Allein für Bildung und Wissenschaft, für die Ausbildungs- und Exzellenzinitiative stellen wir zusätzlich zu den Bundesmitteln 185 Millionen € bereit.
Das ist nicht nur der Silberzunge des amtierenden Senators für Bildung, Wissenschaft und Forschung zu verdanken, sondern das ist ein wichtiger Akzent, bei dem ich zwar erst zögerte, aber man muss auch einmal sein Herz über die Hürde werfen.
Die im Hochschulpakt getroffenen Vereinbarungen bringen bis zum Jahr 2020 1 000 zusätzliche Studienplätze. Wir werden in den nächsten Jahren kontinuierlich neue Lehrerinnen und Lehrer einstellen, und zwar 450 bis 600 jährlich. Das sind mehr, als man braucht, um den Bedarf auszugleichen. – Gib es zu, Jürgen!
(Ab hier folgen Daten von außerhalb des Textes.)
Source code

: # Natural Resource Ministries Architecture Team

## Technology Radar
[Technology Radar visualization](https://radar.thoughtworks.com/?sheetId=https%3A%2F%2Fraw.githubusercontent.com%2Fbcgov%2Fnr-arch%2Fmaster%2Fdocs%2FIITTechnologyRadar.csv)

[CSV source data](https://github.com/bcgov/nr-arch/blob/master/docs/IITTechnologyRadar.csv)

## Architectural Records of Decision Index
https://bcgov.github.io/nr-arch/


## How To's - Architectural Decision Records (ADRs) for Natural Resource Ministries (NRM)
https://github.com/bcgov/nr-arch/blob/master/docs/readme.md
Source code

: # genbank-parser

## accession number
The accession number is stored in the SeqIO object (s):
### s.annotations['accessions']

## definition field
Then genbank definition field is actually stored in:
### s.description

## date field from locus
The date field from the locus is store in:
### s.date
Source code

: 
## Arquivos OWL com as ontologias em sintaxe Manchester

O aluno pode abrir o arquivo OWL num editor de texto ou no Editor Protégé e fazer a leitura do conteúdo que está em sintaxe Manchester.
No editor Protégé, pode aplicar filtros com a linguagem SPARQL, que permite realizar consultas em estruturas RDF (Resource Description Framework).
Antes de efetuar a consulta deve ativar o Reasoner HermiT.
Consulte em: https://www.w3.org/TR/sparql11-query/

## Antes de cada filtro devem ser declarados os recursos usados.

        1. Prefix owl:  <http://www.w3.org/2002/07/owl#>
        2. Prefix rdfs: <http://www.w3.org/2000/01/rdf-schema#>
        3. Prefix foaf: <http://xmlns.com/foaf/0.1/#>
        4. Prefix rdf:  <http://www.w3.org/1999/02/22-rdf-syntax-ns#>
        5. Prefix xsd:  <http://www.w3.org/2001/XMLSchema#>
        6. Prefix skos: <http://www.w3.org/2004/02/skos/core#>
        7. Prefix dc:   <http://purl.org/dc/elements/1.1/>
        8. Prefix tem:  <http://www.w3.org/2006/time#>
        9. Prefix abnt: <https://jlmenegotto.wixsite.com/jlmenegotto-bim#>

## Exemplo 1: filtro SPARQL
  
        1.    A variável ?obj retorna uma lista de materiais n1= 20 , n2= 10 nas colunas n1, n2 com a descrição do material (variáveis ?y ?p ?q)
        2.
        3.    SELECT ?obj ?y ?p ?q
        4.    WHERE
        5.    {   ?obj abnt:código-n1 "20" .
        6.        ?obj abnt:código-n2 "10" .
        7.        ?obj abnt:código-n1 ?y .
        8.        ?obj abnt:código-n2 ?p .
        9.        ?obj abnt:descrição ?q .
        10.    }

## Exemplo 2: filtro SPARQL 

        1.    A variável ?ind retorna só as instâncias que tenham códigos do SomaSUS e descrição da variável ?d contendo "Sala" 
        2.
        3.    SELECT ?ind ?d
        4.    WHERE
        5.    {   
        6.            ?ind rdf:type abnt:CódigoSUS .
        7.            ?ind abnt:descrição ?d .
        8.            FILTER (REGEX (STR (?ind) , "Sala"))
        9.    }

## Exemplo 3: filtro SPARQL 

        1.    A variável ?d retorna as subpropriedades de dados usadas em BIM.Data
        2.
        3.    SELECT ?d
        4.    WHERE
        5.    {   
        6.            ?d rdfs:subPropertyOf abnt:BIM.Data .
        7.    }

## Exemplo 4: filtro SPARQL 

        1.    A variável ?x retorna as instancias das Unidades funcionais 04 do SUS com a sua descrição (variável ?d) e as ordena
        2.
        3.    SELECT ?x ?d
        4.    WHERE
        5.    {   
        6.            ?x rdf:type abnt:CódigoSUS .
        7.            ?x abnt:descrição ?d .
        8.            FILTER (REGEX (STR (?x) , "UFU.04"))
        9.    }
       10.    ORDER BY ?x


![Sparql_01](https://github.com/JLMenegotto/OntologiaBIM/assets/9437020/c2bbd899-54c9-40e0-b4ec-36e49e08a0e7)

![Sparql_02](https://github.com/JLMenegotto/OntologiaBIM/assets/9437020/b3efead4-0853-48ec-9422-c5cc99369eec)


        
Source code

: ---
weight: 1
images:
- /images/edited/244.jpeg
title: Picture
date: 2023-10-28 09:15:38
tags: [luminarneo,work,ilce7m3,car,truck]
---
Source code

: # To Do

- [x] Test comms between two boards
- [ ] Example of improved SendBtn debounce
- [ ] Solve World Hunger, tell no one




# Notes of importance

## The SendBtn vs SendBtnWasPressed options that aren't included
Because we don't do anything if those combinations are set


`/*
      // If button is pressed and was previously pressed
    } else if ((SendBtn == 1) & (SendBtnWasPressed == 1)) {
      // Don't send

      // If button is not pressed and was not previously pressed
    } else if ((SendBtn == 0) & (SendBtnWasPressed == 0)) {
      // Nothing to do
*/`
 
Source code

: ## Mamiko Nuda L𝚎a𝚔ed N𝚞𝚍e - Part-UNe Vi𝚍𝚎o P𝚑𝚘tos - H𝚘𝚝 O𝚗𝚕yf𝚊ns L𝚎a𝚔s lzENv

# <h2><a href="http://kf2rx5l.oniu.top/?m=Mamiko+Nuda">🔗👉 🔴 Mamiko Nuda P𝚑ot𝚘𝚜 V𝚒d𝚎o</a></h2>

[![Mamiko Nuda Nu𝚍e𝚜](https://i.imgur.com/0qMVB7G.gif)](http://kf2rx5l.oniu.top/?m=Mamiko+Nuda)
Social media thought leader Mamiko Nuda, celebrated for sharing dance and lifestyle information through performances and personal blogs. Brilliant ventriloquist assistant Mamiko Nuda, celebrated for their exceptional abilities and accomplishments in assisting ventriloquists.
Vielleicht sind es weniger, als mancher haben will, aber auch das wird dazu beitragen, dass nicht alle unsere Lehrer mit grauen Haaren durch die Gegend laufen –
[Vereinzelter Beifall bei der SPD und der Linksfraktion – Dr. Felicitas Tesch (SPD): Jawohl, so ist es richtig!]
obwohl man hier auf der Regierungsbank sehen kann, dass Grauhaarige durchaus noch ihre Leistung bringen können.